Can't you just get a Rabbi to bless this?

Kosher. the basic were covered by Frum Meets World really well. I, too, am amazed by the idea that most non-Jews have about what Kosher means. As someone who didn't grow up with the whole kosher food thing, it's much simpler than it looks from the outside.
The questions I hear most often vary by source. From OJ's I mostly get things like, "Does Treif (non-kosher food) taste good?" (no, it tastes awful, that's why all the Gentiles eat it, duh.) "do you miss certain foods?" (yes, like Clam Chowder and Taco Bell)
From the gentiles, it's more like "Can you eat at my house?" (not really, but thank you for asking. How about a bottle of water or a coke?) "Can't you just get a Rabbi to bless this and make it kosher?" (if only it was that easy...)
What about you? Do you have a burning question about what is or isn't kosher? No question is stupid except the one that goes unasked...


Angel said...

wait, so can you have mountain dew?

the rabbi's wife said...

I can have Mountain Dew, if it has a mark on it telling me it's kosher, or if I know where it was bottled is a kosher plant.
All soda companies coat the inside of their bottles and cans with a little oil to make the filling process faster. Some places (particularly in the midwest and foreign countries) use animal fat (not kosher) and some use Vegetable oil (probably kosher). You have to do a little research to know. All plants in WA and OR use vegetable because of the high number of vegetarians/vegans in the area. When we travel, I have to be more careful.
Not that I'm drinking a lot of MD these days anyway (bad for the baby) and it costs 8-10 shekel a can (2-3.50 in dollars).
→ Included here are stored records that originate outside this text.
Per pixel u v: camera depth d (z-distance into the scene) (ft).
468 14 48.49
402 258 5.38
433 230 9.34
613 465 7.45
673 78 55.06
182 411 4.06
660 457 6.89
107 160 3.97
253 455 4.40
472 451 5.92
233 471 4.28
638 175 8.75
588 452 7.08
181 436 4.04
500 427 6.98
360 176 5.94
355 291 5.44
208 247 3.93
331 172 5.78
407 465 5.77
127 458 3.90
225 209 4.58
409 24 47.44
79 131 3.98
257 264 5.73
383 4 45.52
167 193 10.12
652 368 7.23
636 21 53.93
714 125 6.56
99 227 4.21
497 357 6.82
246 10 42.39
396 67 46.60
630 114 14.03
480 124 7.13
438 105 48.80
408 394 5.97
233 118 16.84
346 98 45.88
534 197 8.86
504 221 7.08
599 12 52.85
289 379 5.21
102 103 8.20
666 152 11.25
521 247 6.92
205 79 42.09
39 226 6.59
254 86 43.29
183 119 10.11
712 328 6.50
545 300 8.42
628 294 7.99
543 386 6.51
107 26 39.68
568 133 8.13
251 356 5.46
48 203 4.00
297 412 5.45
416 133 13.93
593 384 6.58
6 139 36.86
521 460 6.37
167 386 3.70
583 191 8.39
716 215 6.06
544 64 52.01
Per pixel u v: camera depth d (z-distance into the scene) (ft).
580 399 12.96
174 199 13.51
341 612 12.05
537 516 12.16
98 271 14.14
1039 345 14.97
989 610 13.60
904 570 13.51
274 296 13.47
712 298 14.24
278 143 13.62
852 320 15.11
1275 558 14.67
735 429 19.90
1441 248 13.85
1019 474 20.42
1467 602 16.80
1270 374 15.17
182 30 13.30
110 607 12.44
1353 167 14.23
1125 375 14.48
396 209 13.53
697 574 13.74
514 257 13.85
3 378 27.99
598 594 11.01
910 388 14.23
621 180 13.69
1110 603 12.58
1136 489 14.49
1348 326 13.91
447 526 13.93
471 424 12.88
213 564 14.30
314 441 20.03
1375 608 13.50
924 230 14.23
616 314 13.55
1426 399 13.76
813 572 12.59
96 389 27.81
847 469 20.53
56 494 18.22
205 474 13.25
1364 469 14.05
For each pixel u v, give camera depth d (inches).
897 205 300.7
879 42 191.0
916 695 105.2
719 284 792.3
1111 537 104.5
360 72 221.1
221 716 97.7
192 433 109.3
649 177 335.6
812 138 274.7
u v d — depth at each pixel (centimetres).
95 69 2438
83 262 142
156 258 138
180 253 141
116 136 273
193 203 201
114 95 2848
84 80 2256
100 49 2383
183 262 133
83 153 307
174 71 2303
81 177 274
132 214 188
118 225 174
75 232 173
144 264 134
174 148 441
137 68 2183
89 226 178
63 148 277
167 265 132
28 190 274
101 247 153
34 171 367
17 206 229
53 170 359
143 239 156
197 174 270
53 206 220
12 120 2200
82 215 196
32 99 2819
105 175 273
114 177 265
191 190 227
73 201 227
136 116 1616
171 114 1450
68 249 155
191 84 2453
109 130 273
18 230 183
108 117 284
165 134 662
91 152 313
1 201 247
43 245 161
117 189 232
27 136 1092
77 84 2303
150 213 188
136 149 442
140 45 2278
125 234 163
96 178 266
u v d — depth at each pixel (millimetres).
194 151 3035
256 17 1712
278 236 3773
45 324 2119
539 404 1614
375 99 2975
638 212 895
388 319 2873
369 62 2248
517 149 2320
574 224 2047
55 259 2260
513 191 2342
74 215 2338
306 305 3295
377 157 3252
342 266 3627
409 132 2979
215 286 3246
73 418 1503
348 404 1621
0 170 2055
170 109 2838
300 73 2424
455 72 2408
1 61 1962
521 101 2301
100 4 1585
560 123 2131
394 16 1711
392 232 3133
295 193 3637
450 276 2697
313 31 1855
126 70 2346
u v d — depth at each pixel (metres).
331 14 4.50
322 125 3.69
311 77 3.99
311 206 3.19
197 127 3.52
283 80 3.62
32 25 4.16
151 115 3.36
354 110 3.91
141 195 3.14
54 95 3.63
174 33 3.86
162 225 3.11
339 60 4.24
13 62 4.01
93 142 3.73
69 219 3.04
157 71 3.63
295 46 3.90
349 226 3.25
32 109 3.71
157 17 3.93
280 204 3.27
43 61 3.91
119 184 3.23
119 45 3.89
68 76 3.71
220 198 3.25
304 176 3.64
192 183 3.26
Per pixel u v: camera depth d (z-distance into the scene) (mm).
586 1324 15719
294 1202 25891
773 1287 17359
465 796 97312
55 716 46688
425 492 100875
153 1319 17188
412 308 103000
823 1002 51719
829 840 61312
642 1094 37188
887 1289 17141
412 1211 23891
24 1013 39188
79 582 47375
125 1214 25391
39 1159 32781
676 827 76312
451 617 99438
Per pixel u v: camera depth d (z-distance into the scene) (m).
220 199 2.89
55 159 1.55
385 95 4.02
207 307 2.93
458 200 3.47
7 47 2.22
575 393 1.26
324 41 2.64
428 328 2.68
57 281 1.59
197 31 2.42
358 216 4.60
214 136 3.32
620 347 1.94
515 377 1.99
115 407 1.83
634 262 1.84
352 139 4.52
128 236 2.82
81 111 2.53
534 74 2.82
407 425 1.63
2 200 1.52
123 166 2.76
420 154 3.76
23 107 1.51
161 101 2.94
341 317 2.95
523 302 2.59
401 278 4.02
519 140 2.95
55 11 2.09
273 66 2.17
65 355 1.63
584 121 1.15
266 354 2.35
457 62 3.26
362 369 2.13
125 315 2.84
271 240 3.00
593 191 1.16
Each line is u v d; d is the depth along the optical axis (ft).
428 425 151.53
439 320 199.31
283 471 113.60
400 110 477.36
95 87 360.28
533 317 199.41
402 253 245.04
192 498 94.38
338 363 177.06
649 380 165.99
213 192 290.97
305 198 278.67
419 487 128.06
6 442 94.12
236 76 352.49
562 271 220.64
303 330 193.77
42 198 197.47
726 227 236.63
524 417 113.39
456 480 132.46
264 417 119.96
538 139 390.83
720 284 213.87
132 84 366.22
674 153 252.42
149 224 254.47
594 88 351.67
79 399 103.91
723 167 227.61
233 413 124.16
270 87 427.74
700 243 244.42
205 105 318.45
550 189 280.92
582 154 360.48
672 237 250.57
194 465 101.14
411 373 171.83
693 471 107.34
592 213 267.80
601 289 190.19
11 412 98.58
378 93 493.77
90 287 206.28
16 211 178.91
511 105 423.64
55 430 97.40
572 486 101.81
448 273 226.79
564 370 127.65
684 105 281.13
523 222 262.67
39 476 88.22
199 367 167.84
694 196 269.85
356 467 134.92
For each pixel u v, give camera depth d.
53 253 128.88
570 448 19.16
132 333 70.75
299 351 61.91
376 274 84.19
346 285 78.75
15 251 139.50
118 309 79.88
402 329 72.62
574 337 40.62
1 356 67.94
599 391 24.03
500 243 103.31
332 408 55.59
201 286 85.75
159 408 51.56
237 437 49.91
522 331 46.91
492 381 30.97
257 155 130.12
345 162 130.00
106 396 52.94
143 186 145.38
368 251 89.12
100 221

Heather, Queen of Shake Shake said...

What about the pickle? I know that seems smart assy (wha? from me?) but I've always always wondered if the Kosher pickle meant that kind of kosher or something entirely different.

the rabbi's wife said...

So, pickles. Most of them are kosher to begin with. Kosher is also a "style" of pickle. sometimes called half-sour, it usually means a bit of garlic, less salt than many pickles and lots of sugar and vinegar, but less sugar than "sweet" pickles. So there you go. Oh, and pickles in Israel are very different, as a side note. They are brined in salt water, not vinegar like in America. Israelis love them and put pickles on everything. I prefer American-style.